European unity not present in the auto business

The debates over how to deal with Greek debt is not the only conflict raging in the EU.  These debates reflect the difficulty of integrating separate nation states in to a united economic and political whole as karl Marx explained over 150 years ago.

There is increasing tension over the German auto bosses' refusal to join in a Europe-wide effort to shut unprofitable plants; it turns out that auto production in Europe produces more cars than workers can buy.  We have explained that this crisis of overproduction is due to workers being paid in wages less than the value we create through the Labor process so at some point, the market becomes saturated with too many goods and we know what happens then, shut plants, depressions, slumps.
We should always keep in mind that capitalists destroy production not because people might not need what is produced, but because they can't pay for it. Food is a commodity also, so if you can't buy it, you starve.  Not profitable to produce it? You starve.

Sergio Marchionne, Fiat CEO and president of the European auto lobby wants a Europe-wide plan to shut down plants to combat overcapacity.  Overcapacity in Western European plants "may double to about 2 million vehicles" this year says Bloomberg Business Week. Sales are expected to fall 7% this year for the fifth year in a row but the problem is that overcapacity is most severe in weaker exporting countries.

Export power house Germany is not concerned. China and the US are BMW's two largest markets and German auto plants are operating at more than 90% capacity due to demand there while other EU plants are operating as low as 60% and 75% of capacity.  Fiat and Peugeot are being hard hit losing $10 billion a year "bearing the cost of unneeded factories and workers" BW adds.  "You can't ask Italians to be the only ones who feel the pain of closures. They should go to France, Italy and Germany" says Marchionne. 

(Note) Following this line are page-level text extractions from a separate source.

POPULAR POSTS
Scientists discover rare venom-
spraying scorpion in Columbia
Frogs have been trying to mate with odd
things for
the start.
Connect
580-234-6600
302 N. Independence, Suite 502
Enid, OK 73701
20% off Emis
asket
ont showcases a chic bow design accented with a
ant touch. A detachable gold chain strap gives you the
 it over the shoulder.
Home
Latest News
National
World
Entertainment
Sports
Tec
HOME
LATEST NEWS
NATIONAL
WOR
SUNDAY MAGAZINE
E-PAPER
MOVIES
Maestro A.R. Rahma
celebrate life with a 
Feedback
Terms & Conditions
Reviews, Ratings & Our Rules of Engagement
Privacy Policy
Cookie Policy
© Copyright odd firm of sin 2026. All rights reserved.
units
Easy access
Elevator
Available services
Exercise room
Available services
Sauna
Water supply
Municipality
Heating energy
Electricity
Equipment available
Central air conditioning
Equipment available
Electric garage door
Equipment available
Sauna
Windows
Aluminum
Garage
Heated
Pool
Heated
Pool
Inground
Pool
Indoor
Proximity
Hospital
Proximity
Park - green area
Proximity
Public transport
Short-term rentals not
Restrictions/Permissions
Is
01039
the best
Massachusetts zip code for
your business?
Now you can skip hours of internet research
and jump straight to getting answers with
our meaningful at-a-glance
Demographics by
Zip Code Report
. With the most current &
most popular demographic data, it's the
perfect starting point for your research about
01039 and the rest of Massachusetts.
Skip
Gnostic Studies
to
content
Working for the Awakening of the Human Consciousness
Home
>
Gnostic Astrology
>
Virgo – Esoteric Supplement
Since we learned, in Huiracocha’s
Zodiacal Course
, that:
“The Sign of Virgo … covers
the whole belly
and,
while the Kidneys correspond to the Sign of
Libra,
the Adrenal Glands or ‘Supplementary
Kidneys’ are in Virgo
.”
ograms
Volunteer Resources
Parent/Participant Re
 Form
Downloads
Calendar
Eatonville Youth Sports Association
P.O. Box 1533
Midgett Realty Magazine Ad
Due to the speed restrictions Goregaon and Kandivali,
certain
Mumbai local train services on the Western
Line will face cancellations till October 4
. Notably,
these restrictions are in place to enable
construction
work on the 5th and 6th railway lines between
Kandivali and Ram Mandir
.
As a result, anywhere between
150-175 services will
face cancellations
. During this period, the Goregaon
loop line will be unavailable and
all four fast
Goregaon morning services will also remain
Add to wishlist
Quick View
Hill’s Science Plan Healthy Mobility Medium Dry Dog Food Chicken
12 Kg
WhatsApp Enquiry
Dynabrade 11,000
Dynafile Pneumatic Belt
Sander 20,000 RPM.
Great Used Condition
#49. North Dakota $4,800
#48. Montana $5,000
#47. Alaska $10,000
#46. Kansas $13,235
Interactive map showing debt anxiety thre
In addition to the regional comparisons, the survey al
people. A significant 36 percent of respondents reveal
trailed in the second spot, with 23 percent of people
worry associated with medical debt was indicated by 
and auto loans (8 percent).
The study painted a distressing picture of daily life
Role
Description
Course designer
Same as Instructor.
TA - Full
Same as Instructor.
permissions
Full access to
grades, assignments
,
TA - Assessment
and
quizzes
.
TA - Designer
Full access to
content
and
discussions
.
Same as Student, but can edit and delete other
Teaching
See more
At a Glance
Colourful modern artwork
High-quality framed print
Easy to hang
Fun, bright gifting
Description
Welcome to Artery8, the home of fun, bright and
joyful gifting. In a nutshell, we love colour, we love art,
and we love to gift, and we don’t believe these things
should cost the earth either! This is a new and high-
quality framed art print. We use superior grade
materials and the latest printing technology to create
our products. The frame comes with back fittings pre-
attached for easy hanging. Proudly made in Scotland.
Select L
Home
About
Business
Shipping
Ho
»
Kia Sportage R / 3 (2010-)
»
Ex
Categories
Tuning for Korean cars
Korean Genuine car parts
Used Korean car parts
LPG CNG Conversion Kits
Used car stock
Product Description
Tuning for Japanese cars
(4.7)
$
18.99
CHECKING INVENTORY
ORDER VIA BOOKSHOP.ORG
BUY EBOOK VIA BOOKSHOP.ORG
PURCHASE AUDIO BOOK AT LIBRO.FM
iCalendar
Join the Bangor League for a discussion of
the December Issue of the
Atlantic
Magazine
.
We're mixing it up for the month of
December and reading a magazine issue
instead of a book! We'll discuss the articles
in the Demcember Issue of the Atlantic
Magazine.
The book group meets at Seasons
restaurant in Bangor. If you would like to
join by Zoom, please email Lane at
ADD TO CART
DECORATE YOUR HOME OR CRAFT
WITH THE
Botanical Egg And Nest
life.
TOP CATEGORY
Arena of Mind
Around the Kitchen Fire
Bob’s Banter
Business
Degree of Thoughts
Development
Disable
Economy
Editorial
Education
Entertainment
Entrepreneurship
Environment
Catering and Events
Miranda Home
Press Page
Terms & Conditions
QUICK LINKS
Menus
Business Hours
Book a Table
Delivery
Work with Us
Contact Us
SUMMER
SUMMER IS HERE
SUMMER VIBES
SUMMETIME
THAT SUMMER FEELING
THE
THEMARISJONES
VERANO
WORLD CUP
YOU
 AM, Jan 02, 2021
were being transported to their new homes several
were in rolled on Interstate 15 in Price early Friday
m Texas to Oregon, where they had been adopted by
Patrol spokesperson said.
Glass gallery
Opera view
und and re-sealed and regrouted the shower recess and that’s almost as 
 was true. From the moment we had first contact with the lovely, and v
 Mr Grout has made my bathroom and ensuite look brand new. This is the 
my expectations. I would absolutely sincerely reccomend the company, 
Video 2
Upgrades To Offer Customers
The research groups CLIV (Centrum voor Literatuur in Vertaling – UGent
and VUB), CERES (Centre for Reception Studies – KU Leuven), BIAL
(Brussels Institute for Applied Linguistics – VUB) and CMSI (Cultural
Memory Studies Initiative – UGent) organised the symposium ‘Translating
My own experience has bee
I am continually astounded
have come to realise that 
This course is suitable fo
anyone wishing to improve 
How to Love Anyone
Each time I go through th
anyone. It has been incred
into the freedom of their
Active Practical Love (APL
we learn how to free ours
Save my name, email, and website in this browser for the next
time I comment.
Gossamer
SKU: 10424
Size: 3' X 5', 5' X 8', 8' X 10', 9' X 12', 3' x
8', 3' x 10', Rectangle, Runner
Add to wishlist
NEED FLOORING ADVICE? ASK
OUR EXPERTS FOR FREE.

"If you do a plan which distributes closures across countries it's easier to sell it" says Marchionne, sounding like a planning minister for a federation of socialist republics.  He wants Europe-wide training of displaced workers along with Europe-wide capital and Labor rules that would also cover plant closings.

The Germans are having none of it, "We do not want to comment on the topic, because we do not have any overcapacities." says Bettina Singhartinger, a Daimler spokesperson. Some EU solidarity there I'll say. 

European unification went further than many of us, particularly socialists, thought it would.  But this problem of the nation state within a world economy will not go away and we can see with examples like auto production that it leads to crisis.  In the past it led to horrific world wars, something regional blocs like the EU were thought to avoid.  The presence of nuclear weapons has limited the ability of the advanced capitalist nations to wage war but further crisis lies ahead as a democratically planned economy across nation states is not possible under capitalism. A democratic socialist plan of production would certainly produce human transportation differently than simply turning out inefficient and environmentally disastrous autos. This competion between capitalists is not our concern "Workers of all countries unite" Marx's famous phrase is as important and valid as it was over 150 years ago.

The solution to this crisis caused by the private ownership of the means of production distribution and exchange of the products we make that sustain human life is collective ownership and management of these forces, liberating them from the present clique and the building of not just a Europe-wide federation but a global federation of democratic socialist states.